Das Ei verschwand direkt aus seiner Hand, und Karl starrte verwirrt auf das Essen und fragte sich, wie lange es wohl dauern würde, bis ein Monsterei in einem magischen Vakuum in seinem Kopf schlüpfte. Würde es überhaupt schlüpfen? Die Gedanken bestätigten es, doch viele Details gab es nicht.

In seinem Kopf erschien langsam ein kleines Strohnest mit einem einzelnen, großen weißen Ei. In den nächsten Sekunden zitterte das Ei und sprang dann auf, was Karl dazu brachte, rückwärts zu treten, obwohl er die Szene nur in seiner Vorstellung sah.

Er stieß gegen den Wächter, der annahm, dass er vor Hunger schwach geworden war, und fing sich wieder.

"Tut mir leid", murmelte Karl, während der Wächter den Koch heranwinkte und Karl zu einem Tisch brachte.

"Schon gut. Jeder hat in den ersten Tagen nach dem Erwachen zu kämpfen, besonders die, die magische Klassen wählen. Ihre Kräfte können das Gehirn ganz schön durcheinanderbringen. Konzentriere dich darauf, diese seltsamen Markierungen zu entschlüsseln, dann wirst du schnell wieder fit sein."

Der Koch warf von seinem Grill aus einen Blick zu ihnen rüber. "Probleme mit einer ungewöhnlichen Markierung? Das kann hart sein. Wie sieht sie denn aus?"

"Drei Kratzspuren auf dem rechten Unterarm. Und nicht solche kleinen, wie bei den Streber-Klassen." Der Wächter lachte.

Der Koch lächelte und zeigte Karl die Handfläche. Karl verstand erst nicht, worauf sie hinauswollten. Sie sprachen wohl über ein Klassenzeichen, aber bei der Vielzahl an sichtbaren Tätowierungen hatte Karl keine Ahnung, welche sie meinten.
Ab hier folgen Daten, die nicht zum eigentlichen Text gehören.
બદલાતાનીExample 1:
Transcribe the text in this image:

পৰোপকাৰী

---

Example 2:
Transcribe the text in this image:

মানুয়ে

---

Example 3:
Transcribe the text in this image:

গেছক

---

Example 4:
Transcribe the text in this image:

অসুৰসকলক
Der Koch deutete auf ein kleines Stab-Tattoo, und Karl erkannte schließlich ein Magierklassenzeichen – ein Zauberstab mit funkelnder Spitze. Es war am oberen Teil seiner Hand und nur ein paar Zentimeter lang. Hätte er es nicht im Buch gesehen, wäre es ihm nie aufgefallen.

"Es gibt die Theorie, dass die Größe der Tätowierung mit dem Talent des Trägers zusammenhängt, aber das halte ich für Unsinn. Es sei denn, es kommt nicht auf die geistige Kompatibilität an, sondern rein auf die Fähigkeit. Hast du schon eine Spur zu deiner?" fragte der Koch.
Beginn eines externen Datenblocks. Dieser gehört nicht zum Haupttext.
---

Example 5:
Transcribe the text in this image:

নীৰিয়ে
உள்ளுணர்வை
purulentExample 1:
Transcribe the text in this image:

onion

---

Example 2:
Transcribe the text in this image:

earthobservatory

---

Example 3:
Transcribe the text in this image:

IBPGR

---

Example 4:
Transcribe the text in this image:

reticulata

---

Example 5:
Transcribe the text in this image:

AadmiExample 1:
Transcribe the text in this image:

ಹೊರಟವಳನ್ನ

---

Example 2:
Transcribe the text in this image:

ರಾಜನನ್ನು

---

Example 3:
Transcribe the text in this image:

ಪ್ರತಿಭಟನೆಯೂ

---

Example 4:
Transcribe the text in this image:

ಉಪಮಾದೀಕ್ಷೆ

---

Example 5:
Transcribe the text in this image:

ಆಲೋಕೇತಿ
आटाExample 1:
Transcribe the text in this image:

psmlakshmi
"Mit einem Kurzschwert in der Hand habe ich mich richtig gefühlt, und die Markierung scheint etwas mit Tieren zu tun zu haben. Vielleicht bin ich eine Art Jäger oder ein Pechvogel als Parkwächter", scherzte Karl.

"Sobald du deine erste Klassenfähigkeit aktiviert hast, wirst du es herausfinden. Dann kannst du einfach das Wort [Status] denken und einen Eindruck von deinen magischen Fähigkeiten bekommen. Zumindest ist das bei Magiern so", klärte der Koch ihn auf.